21 August 2019 | boblipton
Fast and Silly
'Big Boy' Williams is trying to make his mortgage payment, but banker Claude Payton has just learned that the railroad is coming through, and he's going to round up all the land as cheap as he can. He's so cheap -- how cheap is he? -- that he tries to cheat hired killers out of half their fee. He's gotten the engineer doing the survey killed, but the maps he's made are missing, so he goes after the engineer's daughter, tiny Helen Westcott. Fortunately, Williams and schoolmarm Marion Shilling get custody.

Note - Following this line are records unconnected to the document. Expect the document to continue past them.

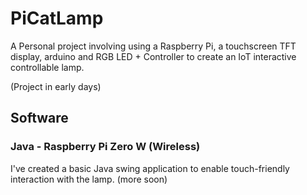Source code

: # PiCatLamp

A Personal project involving using a Raspberry Pi, a touchscreen TFT display, arduino and RGB LED + Controller to create an IoT interactive controllable lamp.

(Project in early days)

## Software

### Java - Raspberry Pi Zero W (Wireless)
I've created a basic Java swing application to enable touch-friendly interaction with the lamp. (more soon)
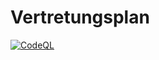 # Vertretungsplan

[![CodeQL](https://github.com/Crosswind/Vertretungsplan/actions/workflows/codeql.yml/badge.svg?branch=master)](https://github.com/Crosswind/Vertretungsplan/actions/workflows/codeql.yml)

This is directed by Edward Ulmer under the pseudonym of Joen Warner, from a script by his current squeeze and future wife, still going by her married name of Shirley Alexander.... all part of the story of how Ulmer lost his directing gig at Universal. It's a short B western, eked out not only by overlong riding sequences in which horses climb fifty-degree inclines, but by his ranch hands doing imitations of radio stars of the day.
Williams was the son of a World War One Officer, who served one term as a U.S. Congressman. The story goes that he turned down a chance to go to West Point to take up acting. He quickly became friends with Will Rogers and was in the movies by 1919. Later, he became a stalwart member of Warner's company of supporting actors whever they needed a big, dumb guy who wasn't Alan Hale.